Lipid emulsion 20% bolus
1.5 mL/kg over 1 min
~100 mL in a 70-kg adult
Lipid emulsion infusion
0.25 mL/kg/min
Double to 0.5 mL/kg/min if BP remains low
Epinephrine
≤ 1 mcg/kg per dose
NOT standard 1 mg ACLS doses
Midazolam (seizure)
1–2 mg IV

Sequenced Actions

  1. 1
    Get help — manage airway with 100% O₂
    • Hypoxemia and acidosis dramatically worsen toxicity
    • Intubate if needed for airway protection
  2. 2
    Stop seizures
    • Midazolam 1–2 mg IV (preferred)
    • Small doses of propofol acceptable, but avoid if CV unstable
    • Avoid large propofol doses (more myocardial depression)
  3. 3
    Lipid emulsion 20%
    • 1.5 mL/kg bolus over 1 min (~100 mL in an adult)
    • Infusion 0.25 mL/kg/min (~18 mL/min in 70 kg)
    • Continue at least 10 min after circulatory stability
    • Repeat bolus q3–5 min for persistent CV collapse
    • Maximum 10 mL/kg over first 30 min
  4. 4
    Modified ACLS
    • Epinephrine doses to ≤ 1 mcg/kg (NOT standard 1 mg)
    • AVOID: vasopressin, calcium channel blockers, β-blockers, local-anesthetic antiarrhythmics (lidocaine, procainamide)
    • Amiodarone preferred for ventricular arrhythmia
    • Continue CPR as long as needed — full recovery reported after > 1 h CPR
  5. 5
    If refractory
    • Activate cardiopulmonary bypass / ECMO early
    • Notify perfusion / cardiac surgery
    • Maintain CPR throughout
  6. 6
    Post-event
    • Continue monitoring at least 4–6 h after resolution
    • Report to LipidRescue registry (lipidrescue.org)
    • Refer to allergist if no clear dose explanation

Common Pitfalls

  • Giving full-dose epinephrine (1 mg) — worsens outcome in LAST.
  • Giving vasopressin, β-blocker, or CCB.
  • Stopping CPR too early — recovery after prolonged CPR is well-documented.
  • Forgetting that propofol is NOT a lipid emulsion substitute (lipid content too low).

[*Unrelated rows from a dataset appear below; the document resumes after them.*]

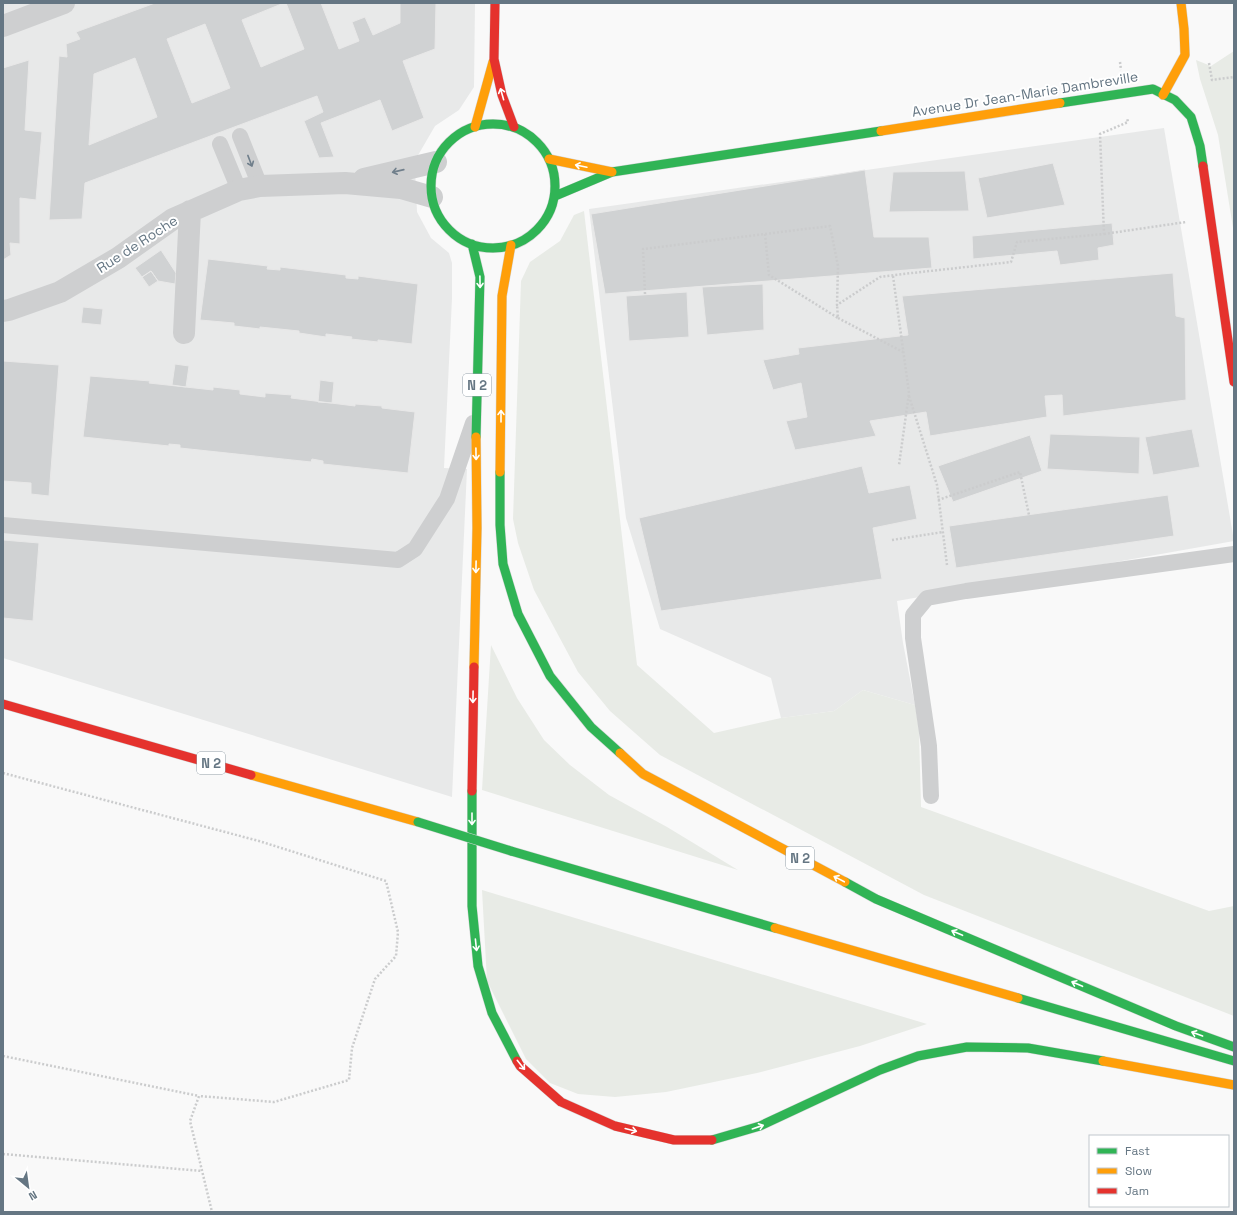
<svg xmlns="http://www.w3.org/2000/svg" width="1237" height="1215" viewBox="0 0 1237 1215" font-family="'Space Grotesk',sans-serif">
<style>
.built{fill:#e8e9e9}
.green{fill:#e8ebe6}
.building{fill:#d0d2d3;stroke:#e8e8e8;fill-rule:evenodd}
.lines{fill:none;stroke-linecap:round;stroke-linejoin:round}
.fast-casing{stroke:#d5d6d7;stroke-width:10}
.slow-casing{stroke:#d5d6d7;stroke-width:10}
.jam-casing{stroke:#d5d6d7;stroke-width:10}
.path{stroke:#cbcccd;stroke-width:2.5;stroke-dasharray:2 2;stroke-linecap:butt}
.lane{stroke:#cecfd0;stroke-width:16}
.street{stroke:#cecfd0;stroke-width:22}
.fast{stroke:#30b455;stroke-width:9}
.slow{stroke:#ff9f0a;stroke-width:9}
.jam{stroke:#e5322d;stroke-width:9}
.fast-bridge-casing{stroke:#d5d6d7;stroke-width:10;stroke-linecap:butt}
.fast-bridge{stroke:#30b455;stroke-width:9}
.oneway{stroke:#fff}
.oneway2{stroke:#707f8b}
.labels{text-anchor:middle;stroke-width:4;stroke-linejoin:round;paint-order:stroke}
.shield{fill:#fff;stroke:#939fa8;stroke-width:1}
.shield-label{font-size:13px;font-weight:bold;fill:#657683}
.street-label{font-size:14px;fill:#657683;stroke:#fff}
</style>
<rect width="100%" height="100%" fill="#f9f9f9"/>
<path class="built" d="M 3,3 L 475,3 L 474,87 L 459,110 L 435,126 L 417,157 L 415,169 L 417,212 L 431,238 L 449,253 L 452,263 L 452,298 L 444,468 L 467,469 L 452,797 L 3,658 Z
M 1164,128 L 1234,541 L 897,601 L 903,643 L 915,705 L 863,690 L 834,711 L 781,718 L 771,678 L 660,629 L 626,518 L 589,209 Z"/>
<path class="green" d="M 1234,51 L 1234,234 L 1218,135 L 1200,79 L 1196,60 L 1211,66 Z
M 584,211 L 637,665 L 714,733 L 781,718 L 834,711 L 863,690 L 915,705 L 919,730 L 921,807 L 1209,911 L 1234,906 L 1234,1016 L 924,895 L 660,755 L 610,711 L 578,672 L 534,590 L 518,543 L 513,519 L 521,281 L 530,262 L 560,241 L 574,215 Z
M 491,645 L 517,698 L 544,740 L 570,765 L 609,795 L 667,827 L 738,870 L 482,790 Z
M 482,890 L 927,1024 L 860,1046 L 757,1073 L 666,1092 L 615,1097 L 578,1094 L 550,1083 L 526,1059 L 487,981 Z"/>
<path class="building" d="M 155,3 L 284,3 L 242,20 L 261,67 L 304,49 L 286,3 L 321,3 L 339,49 L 359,41 L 352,22 L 365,17 L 373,35 L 400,23 L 400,3 L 436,3 L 435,49 L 403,61 L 424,118 L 392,131 L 380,100 L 321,123 L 334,157 L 319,158 L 304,121 L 323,112 L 317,96 L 85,183 L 82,219 L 49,220 L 59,56 L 67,57 L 66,44 L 80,39 L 76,32 ZM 205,24 L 230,88 L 192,103 L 167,39 ZM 135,58 L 157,117 L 89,145 L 94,74 Z
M 29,60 L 25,130 L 42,132 L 36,200 L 20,198 L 20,244 L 10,243 L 11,255 L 3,260 L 3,68 Z
M 1053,163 L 1065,205 L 987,218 L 978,178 Z
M 865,170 L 874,237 L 929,237 L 932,268 L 605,294 L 591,214 Z
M 965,171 L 969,211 L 889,212 L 893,172 Z
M 1112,223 L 1114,245 L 1098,248 L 1099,260 L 1060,265 L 1057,251 L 973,259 L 972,236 Z
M 161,250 L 176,273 L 175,284 L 158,281 L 151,271 L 142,277 L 135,268 Z
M 208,259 L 268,266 L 267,269 L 280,270 L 280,267 L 346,275 L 346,278 L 358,279 L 358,276 L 418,284 L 412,344 L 378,340 L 378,342 L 351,339 L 352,337 L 326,334 L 326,337 L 299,333 L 299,331 L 260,327 L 260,329 L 234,326 L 234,323 L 200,320 Z
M 151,271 L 158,281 L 149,287 L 142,277 Z
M 1173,273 L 1176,316 L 1185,318 L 1186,400 L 1063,416 L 1062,395 L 1045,396 L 1047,417 L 930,436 L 926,412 L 870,421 L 876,436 L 795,450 L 786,421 L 807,417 L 801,383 L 773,390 L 763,360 L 799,354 L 798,348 L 908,335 L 902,296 Z
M 763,284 L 764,330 L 707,335 L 702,287 Z
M 687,292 L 689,337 L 629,341 L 626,296 Z
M 83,307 L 103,309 L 101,325 L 81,323 Z
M 3,361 L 59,365 L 49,496 L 31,494 L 31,483 L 3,481 Z
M 175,364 L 189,366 L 186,387 L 172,385 Z
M 90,376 L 150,381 L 149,383 L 213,390 L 213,387 L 240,390 L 240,394 L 265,397 L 265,393 L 292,395 L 291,398 L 355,406 L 355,404 L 382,406 L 382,408 L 415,412 L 408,473 L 323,464 L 323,461 L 312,459 L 311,462 L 180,448 L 180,445 L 169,444 L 169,446 L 83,437 Z
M 320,380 L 334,382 L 332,403 L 318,402 Z
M 1192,429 L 1200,467 L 1153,475 L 1145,437 Z
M 1050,434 L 1140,437 L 1139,474 L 1047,469 Z
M 1030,435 L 1042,471 L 953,502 L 938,466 Z
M 862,466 L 869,493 L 910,485 L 917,519 L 873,528 L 882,579 L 661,611 L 639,518 Z
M 1168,495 L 1174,536 L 956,568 L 949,526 Z
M 3,540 L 39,543 L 33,621 L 3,618 Z"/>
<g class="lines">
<defs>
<path id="fast" d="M 1060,103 L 1153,89 L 1175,100 L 1191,117 L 1200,146 L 1203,166
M431 186a62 62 0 1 1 124 0a62 62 0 1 1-124 0Z
M 555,196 L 612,172 L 881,131
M 472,244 L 480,277 L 476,437
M 500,472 L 500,525 L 503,564 L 518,614 L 550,676 L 591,727 L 620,753
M 472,791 L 472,906 L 478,966 L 492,1013 L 517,1061
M 511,851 L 775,928
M 845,882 L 876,899 L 1176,1026 L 1234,1047
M 1018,998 L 1234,1061
M 712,1140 L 760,1126 L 880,1070 L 918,1056 L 967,1047 L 1028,1048 L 1103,1061"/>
<path id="slow" d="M 1163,95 L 1185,55 L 1184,29 L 1181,3
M 475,127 L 493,62
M 881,131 L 1060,103
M 549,159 L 612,172
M 500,472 L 502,296 L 511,245
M 474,667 L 477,528 L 476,437
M 620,753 L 643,774 L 845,882
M 251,775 L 418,822
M 775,928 L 1018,998
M 1103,1061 L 1234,1085"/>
<path id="jam" d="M 495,3 L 494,59 L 502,95 L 514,127
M 1203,166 L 1234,382
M 3,704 L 251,775
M 472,791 L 474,667
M 517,1061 L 520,1066 L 561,1102 L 615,1126 L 674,1140 L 712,1140"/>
</defs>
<use href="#fast" class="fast-casing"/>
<use href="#slow" class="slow-casing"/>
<use href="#jam" class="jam-casing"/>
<path class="path" d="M 1120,62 L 1121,70
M 1209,63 L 1212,80 L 1234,77
M 765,234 L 769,275 L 838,318 L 837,305
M 1104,234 L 1186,222
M 893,276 L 909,393 L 899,465
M 645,294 L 643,249 L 830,226 L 838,266 L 837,305 L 880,277 L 912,273 L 1011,262 L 1017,242 L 1104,234 L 1100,134 L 1128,122 L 1127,118
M 838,318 L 903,352
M 909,396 L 937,485 L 947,565
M 938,500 L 1020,472 L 1029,515
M 892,540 L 943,532
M 3,773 L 259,841 L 386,881 L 398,932 L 396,956 L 375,979 L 352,1048 L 349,1080 L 274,1102 L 199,1096 L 190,1121 L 212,1212
M 3,1056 L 199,1096
M 3,1154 L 202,1171"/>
<path class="lane" d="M 240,136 L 260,186
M 220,144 L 239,190
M 3,525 L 398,560 L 415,549 L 447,499 L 473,423
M 931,796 L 929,746 L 913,638 L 913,615 L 927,598 L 966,591 L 1234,554"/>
<path class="street" d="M 3,26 L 64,3
M 364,179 L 436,162
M 3,311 L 9,310 L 60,292 L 118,258 L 173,219 L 239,190 L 260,186 L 345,183 L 401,188 L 432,197
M 184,333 L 190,211"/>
<use href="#fast" class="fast"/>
<use href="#slow" class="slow"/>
<use href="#jam" class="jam"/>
<defs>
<path id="fast-bridge" d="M 418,822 L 511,851"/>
</defs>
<use href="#fast-bridge" class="fast-bridge-casing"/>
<use href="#fast-bridge" class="fast-bridge"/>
</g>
<defs><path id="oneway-shaft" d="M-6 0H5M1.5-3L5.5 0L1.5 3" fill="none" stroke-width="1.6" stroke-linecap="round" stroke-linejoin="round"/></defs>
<g class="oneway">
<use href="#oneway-shaft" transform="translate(502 94) rotate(-106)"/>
<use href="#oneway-shaft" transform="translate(581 166) rotate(-168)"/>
<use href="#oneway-shaft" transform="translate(480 282) rotate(89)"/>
<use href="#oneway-shaft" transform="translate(501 416) rotate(-90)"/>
<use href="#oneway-shaft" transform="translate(476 454) rotate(89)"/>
<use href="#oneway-shaft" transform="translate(476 567) rotate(91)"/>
<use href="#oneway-shaft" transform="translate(473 697) rotate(91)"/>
<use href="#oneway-shaft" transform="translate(472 819) rotate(90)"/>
<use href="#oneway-shaft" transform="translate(839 879) rotate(-152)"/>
<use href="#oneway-shaft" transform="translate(957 933) rotate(-157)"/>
<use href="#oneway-shaft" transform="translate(476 945) rotate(84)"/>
<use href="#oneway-shaft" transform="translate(1077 984) rotate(-157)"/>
<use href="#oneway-shaft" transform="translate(1197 1034) rotate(-160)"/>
<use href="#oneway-shaft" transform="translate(521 1065) rotate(51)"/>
<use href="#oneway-shaft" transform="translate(758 1127) rotate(-19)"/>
<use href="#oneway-shaft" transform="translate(631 1130) rotate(14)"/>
</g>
<g class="oneway2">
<use href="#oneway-shaft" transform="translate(250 161) rotate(69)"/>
<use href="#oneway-shaft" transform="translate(398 171) rotate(167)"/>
</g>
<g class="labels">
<g class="shield">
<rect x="463" y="374" width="28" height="22" rx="3"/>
<rect x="197" y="752" width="28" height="22" rx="3"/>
<rect x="786" y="847" width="28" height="22" rx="3"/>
</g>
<g class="shield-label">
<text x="477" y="390">N 2</text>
<text x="211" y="768">N 2</text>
<text x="800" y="863">N 2</text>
</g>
<g class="street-label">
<text transform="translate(1025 94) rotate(-9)" y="5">Avenue Dr Jean-Marie Dambreville</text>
<text transform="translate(137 244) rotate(-33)" y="5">Rue de Roche</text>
</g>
</g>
<rect width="1237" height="1215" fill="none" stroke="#657683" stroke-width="8"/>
<rect x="1089" y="1135" width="140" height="72" fill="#ffffff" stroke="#c1c8cd"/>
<rect x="1097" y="1148" width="20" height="6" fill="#30b455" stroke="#c1c8cd"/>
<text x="1125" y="1155" font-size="12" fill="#657683">Fast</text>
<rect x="1097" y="1168" width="20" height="6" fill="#ff9f0a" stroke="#c1c8cd"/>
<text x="1125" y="1175" font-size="12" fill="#657683">Slow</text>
<rect x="1097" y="1188" width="20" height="6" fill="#e5322d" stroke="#c1c8cd"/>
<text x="1125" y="1195" font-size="12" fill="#657683">Jam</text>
<g transform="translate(28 1187) rotate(151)" stroke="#ffffff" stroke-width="3" paint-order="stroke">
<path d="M0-3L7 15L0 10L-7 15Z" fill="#657683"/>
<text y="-6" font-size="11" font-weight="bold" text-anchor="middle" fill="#657683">N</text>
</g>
</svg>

References & Further Reading

  1. 1
    GuidelineOpen source

    Neal JM, Neal EJ, Weinberg GL. American Society of Regional Anesthesia and Pain Medicine Local Anesthetic Systemic Toxicity Checklist: 2020 Version. Reg Anesth Pain Med. 2021;46(1):81-82.

  2. 2
    Journal

    Weinberg GL. Treatment of local anesthetic systemic toxicity (LAST). Reg Anesth Pain Med. 2010;35(2):188-193.

  3. 3
    Textbook

    Flood P, Rathmell JP, Shafer S. Stoelting's Pharmacology and Physiology in Anesthetic Practice. 5th ed. Philadelphia: Wolters Kluwer; 2015.

  4. 4
    Textbook

    Gropper MA, Miller RD, Cohen NH, et al., eds. Miller's Anesthesia. 9th ed. Philadelphia: Elsevier; 2020.

Citations are provided to direct further study. Always check the most current edition of guidelines and society recommendations — the information in this chapter is a teaching summary, not primary source material.